MM-CoT / KAM-CoT: Fine-tunes models on CoT data to inject commonsense, but requires substantial training data and computational resources. MAGIC-VQA's zero-shot manner is more efficient.
VQA-GNN (Wang et al. 2022): Uses GNNs for multimodal semantic graph reasoning but is not integrated with LVLMs.

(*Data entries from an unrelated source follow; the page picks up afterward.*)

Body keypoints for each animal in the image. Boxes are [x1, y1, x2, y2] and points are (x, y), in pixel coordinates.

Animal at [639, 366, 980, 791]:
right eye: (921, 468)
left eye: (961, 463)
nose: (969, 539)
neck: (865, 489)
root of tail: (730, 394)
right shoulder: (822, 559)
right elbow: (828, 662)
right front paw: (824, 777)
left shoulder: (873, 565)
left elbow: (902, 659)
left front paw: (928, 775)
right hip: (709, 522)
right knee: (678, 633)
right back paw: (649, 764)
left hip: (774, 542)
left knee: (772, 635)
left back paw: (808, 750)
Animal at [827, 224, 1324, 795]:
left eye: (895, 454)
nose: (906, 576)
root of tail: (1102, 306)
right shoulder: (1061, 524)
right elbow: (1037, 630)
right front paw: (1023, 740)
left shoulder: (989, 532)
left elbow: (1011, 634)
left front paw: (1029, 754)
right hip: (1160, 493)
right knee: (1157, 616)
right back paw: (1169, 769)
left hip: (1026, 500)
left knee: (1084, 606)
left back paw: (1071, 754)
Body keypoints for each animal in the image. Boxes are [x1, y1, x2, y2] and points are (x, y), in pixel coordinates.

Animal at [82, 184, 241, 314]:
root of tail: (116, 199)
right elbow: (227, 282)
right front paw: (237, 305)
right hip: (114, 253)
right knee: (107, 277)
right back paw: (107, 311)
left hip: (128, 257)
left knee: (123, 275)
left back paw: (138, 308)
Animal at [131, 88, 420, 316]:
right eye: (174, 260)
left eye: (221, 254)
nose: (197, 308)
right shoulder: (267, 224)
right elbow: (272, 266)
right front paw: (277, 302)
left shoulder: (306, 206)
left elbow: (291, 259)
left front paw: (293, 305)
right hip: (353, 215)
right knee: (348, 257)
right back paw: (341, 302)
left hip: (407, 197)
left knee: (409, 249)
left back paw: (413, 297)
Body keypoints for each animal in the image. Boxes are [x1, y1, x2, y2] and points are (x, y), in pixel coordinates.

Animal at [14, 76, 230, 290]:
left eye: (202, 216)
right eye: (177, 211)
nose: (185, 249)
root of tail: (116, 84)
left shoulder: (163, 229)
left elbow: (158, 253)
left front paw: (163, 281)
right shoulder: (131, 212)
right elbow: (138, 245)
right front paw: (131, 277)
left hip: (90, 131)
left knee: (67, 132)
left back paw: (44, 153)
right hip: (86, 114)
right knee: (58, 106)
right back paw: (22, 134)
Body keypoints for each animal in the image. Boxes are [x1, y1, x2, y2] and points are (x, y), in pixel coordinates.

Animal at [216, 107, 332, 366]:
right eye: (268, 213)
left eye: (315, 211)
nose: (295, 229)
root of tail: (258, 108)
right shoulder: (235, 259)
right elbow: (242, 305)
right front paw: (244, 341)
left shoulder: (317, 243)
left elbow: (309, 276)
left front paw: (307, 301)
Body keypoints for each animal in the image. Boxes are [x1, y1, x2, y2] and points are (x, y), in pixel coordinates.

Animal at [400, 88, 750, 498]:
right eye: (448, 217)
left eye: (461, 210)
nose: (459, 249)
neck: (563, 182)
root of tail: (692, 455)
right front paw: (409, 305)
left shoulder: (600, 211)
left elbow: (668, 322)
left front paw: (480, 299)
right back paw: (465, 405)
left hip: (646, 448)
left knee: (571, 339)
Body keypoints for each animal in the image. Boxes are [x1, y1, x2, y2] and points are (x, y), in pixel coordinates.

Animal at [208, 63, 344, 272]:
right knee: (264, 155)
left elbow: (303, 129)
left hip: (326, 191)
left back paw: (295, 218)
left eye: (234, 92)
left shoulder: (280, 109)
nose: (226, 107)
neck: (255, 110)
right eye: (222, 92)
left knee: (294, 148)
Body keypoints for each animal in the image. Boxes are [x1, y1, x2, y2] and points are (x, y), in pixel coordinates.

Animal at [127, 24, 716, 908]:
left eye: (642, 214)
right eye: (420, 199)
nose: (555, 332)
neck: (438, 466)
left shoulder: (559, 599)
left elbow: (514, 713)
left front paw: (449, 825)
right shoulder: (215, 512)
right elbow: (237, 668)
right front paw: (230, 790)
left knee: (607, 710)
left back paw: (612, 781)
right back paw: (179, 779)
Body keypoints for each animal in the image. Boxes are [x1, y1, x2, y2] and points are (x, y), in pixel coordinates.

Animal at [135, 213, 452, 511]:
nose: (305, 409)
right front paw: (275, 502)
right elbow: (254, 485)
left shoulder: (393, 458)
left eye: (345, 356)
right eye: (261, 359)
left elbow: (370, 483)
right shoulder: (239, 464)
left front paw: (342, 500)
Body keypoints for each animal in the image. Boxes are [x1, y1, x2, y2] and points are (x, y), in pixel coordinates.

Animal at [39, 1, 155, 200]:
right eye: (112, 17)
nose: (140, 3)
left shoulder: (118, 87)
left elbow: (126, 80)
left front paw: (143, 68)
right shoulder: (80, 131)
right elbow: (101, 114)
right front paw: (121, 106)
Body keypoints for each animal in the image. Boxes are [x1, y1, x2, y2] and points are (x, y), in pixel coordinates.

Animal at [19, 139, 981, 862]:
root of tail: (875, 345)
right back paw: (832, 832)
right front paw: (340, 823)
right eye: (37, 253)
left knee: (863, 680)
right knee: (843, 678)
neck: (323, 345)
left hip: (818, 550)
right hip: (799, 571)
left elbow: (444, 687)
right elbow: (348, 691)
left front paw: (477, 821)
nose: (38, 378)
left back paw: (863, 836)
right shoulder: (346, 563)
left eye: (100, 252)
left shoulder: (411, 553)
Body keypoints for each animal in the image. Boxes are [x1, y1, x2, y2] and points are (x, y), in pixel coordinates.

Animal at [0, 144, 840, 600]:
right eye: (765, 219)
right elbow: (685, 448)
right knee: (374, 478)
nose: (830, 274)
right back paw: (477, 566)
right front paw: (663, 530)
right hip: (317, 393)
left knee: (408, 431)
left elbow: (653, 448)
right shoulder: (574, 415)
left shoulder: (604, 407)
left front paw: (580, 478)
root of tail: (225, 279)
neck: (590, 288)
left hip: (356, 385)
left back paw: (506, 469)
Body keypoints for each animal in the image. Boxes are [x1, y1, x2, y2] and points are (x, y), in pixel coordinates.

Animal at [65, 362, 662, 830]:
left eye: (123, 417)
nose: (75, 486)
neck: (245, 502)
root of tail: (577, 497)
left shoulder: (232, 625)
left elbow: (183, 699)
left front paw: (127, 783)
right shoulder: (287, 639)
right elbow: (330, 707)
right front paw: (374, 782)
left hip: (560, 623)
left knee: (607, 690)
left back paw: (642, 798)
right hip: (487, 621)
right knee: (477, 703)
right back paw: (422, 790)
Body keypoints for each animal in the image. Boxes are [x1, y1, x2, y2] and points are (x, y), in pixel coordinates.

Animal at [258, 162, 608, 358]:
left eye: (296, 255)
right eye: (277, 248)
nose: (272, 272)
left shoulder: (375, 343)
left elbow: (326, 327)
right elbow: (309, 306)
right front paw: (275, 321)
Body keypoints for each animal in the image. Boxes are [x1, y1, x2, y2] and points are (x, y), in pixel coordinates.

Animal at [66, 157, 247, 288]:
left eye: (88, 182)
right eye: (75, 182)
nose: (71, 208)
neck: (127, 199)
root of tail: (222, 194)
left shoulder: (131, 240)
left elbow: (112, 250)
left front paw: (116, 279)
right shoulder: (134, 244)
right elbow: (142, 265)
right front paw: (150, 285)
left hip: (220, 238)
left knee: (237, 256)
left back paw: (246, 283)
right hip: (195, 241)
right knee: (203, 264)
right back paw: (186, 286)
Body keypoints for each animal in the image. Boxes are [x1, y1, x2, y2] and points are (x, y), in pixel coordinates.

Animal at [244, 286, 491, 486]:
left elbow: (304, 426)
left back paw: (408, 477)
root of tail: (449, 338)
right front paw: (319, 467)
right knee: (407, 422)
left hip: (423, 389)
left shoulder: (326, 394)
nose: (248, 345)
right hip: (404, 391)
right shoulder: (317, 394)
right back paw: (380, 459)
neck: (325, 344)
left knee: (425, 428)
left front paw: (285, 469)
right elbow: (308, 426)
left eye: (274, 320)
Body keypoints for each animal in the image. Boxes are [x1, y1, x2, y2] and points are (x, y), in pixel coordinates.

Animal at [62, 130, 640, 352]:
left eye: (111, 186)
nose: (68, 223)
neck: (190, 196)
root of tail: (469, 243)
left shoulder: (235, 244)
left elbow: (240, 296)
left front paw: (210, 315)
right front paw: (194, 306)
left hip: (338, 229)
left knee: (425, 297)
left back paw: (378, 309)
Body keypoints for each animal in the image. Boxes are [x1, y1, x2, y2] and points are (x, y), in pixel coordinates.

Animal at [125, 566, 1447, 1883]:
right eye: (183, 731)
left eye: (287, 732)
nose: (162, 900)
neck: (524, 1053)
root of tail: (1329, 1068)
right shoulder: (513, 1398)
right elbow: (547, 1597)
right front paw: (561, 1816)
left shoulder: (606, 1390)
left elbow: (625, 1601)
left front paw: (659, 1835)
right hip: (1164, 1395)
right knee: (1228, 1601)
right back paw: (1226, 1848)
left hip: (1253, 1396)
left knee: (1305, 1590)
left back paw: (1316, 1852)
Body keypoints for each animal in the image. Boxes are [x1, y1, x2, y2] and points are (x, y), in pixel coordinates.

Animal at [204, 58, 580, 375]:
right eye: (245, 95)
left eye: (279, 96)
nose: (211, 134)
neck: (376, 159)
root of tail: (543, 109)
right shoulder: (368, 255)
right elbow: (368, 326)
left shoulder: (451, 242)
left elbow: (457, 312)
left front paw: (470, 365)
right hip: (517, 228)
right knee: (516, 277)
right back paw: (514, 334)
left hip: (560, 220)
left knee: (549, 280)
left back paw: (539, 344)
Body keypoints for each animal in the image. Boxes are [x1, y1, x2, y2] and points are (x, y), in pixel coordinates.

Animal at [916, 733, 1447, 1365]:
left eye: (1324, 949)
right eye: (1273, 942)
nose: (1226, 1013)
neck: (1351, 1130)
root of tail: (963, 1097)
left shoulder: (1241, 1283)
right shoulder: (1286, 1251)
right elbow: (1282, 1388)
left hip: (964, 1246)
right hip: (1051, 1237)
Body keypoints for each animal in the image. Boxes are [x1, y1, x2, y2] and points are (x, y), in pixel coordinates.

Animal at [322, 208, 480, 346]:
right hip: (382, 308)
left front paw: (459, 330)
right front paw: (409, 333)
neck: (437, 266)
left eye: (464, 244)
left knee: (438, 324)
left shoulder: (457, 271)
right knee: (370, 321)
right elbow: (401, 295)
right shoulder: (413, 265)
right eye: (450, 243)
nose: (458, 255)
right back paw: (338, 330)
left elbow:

MAGIC-VQA is more scalable by using the GNN as an auxiliary signal for the LVLM.
Insights: Injecting structured knowledge into LVLMs via "soft prompts" is a paradigm worth exploring—it preserves the generalization capability of LVLMs while supplementing their missing concrete knowledge.

Rating¶

Novelty: ⭐⭐⭐⭐ — The three-stage framework design is highly systematic; the type-based filtering and relevance level assignment mechanisms are novel.
Experimental Thoroughness: ⭐⭐⭐⭐ — Covers 5 LVLMs, 5 datasets, and multidimensional ablation studies, with thorough quantitative and qualitative analyses.
Writing Quality: ⭐⭐⭐⭐ — Well-structured, with detailed tables and intuitive framework diagrams.
Value: ⭐⭐⭐⭐ — The plug-and-play solution requiring only 0.33M parameters is highly practical, offering great reference value for knowledge-enhanced VQA.